=== TASK DIRECTIONS ===
Can you copy the PageRank forum thread word for word, beginning at the words that include "(1) I want to" and stopping after "77 is a lot?"?

Correctly executing the default PageRank in analytics toolkit

User 90 | 3/6/2014, 2:59:20 AM

I am trying to run the default PageRank provided in the analytics toolkit on a cluster of 12 nodes where each node has 32 cores.

(1) I want to control the number of computation threads per node and hence, am using --ncpus=X where I vary X from 1 to 30. However, for all of my runs, there are exactly 77 processes being created on each of the 12 nodes. Is this the correct behavior? I was expecting that there will be some threads for communication/synchronization, but 77 is a lot?

(2) Here is what I notice: --ncpus=2 ---> 19.3 seconds --ncpus=4 ---> 70.9 seconds --ncpus=8 ---> does not complete in 10 minutes

Is this trend expected? Also, the outputs for --ncpus=2 and --ncpus=4 do not match: for example, vertex 0 is 0.345408 when --ncpus=2 and it is 0.256067 when --ncpus=4. This is surely incorrect; what am I doing wrong?

(3) Is there a way to determine whether my request for --ncpus was accepted or not (maybe some kind of verbose mode)? Currently, the output does not say anything related to ncpus parameter.

Command: mpirun -n 12 -ppn 1 -hostfile hostfile.txt ./pagerank --graph=graph-ip.txt --format=snap --saveprefix=output --ncpus=X

I have attached the output of a run (when --ncpus=2).

Comments

User 20 | 3/6/2014, 4:14:12 AM

Interesting. Each process spawns a ton of threads, but most of them are silent. 32 of those threads are from OpenMP (which are still used in a few places), and 32 of these threads are the internal thread-pool. That makes up 64. And a bunch of other little threads which wake up periodically to do stuff like collect logs, and stuff.

(Dataset excerpts)
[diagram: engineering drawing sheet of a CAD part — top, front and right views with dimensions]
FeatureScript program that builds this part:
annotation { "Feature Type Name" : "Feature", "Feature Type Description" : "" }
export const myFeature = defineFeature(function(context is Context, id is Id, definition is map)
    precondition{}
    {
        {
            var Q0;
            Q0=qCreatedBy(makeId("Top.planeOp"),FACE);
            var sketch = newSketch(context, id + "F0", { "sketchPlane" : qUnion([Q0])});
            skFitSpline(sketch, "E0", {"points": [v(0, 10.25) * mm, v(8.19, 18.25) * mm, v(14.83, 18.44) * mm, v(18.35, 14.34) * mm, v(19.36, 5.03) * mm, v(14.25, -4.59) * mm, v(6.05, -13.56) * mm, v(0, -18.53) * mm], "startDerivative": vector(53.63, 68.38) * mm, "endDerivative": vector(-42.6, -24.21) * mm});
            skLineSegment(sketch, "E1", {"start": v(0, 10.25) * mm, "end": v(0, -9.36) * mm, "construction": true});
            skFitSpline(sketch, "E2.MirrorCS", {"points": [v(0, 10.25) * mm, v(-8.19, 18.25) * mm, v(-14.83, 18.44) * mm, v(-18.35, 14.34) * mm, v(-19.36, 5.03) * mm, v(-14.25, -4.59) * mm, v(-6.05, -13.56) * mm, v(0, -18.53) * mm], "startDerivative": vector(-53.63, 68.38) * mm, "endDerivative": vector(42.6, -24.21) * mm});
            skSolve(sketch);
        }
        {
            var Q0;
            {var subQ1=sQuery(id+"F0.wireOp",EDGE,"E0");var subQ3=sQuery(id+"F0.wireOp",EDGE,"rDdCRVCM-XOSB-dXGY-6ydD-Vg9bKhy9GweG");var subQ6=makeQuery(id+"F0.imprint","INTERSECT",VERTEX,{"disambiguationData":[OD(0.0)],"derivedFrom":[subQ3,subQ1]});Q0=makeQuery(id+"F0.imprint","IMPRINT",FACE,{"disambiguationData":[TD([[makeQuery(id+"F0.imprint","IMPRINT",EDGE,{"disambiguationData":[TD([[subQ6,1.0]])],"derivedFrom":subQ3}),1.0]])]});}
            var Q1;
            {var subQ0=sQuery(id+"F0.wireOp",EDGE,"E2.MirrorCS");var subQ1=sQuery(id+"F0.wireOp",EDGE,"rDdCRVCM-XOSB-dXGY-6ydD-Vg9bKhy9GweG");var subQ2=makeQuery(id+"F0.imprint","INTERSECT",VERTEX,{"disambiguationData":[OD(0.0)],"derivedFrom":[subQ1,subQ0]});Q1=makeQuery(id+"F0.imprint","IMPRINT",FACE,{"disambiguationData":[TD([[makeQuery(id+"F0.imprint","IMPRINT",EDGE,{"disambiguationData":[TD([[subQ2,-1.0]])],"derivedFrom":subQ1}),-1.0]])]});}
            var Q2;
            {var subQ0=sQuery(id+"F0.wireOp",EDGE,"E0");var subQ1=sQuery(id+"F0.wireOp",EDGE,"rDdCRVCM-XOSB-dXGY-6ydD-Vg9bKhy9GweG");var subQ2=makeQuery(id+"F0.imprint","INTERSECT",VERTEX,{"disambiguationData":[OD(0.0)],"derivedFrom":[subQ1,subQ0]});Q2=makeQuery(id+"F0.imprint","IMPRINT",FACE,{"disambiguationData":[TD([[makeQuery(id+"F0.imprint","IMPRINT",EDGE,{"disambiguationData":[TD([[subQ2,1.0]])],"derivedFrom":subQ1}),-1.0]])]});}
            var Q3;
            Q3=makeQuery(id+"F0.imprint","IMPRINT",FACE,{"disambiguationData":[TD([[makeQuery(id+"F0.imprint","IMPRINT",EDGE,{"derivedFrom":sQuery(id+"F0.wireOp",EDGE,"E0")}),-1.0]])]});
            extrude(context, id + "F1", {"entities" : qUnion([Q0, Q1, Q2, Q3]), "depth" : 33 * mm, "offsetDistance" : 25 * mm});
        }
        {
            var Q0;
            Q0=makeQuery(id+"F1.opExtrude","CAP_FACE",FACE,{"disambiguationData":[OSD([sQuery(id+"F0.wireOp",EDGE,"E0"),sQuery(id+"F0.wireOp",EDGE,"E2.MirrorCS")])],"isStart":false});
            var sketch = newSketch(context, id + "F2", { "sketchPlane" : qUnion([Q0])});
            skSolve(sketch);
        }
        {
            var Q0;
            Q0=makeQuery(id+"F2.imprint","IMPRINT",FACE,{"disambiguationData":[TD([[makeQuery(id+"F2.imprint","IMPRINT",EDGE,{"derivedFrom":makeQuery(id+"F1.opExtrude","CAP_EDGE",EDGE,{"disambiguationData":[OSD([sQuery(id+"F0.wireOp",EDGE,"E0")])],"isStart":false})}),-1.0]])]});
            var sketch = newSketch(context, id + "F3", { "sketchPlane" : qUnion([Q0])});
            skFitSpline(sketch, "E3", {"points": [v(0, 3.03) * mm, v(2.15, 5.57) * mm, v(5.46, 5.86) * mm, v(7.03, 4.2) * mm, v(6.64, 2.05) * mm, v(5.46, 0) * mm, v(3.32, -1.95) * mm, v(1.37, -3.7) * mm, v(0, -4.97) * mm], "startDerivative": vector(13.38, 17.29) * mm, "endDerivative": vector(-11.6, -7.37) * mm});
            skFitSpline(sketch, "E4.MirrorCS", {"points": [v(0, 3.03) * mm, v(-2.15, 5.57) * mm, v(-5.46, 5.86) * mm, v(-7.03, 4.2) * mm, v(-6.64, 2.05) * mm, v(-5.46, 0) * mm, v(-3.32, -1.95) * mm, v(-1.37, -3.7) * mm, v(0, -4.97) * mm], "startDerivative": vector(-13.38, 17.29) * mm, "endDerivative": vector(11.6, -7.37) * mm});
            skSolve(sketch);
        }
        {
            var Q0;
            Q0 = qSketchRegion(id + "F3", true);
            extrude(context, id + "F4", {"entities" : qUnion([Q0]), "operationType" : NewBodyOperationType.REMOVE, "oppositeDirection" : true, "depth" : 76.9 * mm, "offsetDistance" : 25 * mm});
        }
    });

=== EXERCISE ANSWER ===
(1) I want to control the number of computation threads per node and hence, am using --ncpus=X where I vary X from 1 to 30. However, for all of my runs, there are exactly 77 processes being created on each of the 12 nodes. Is this the correct behavior? I was expecting that there will be some threads for communication/synchronization, but 77 is a lot?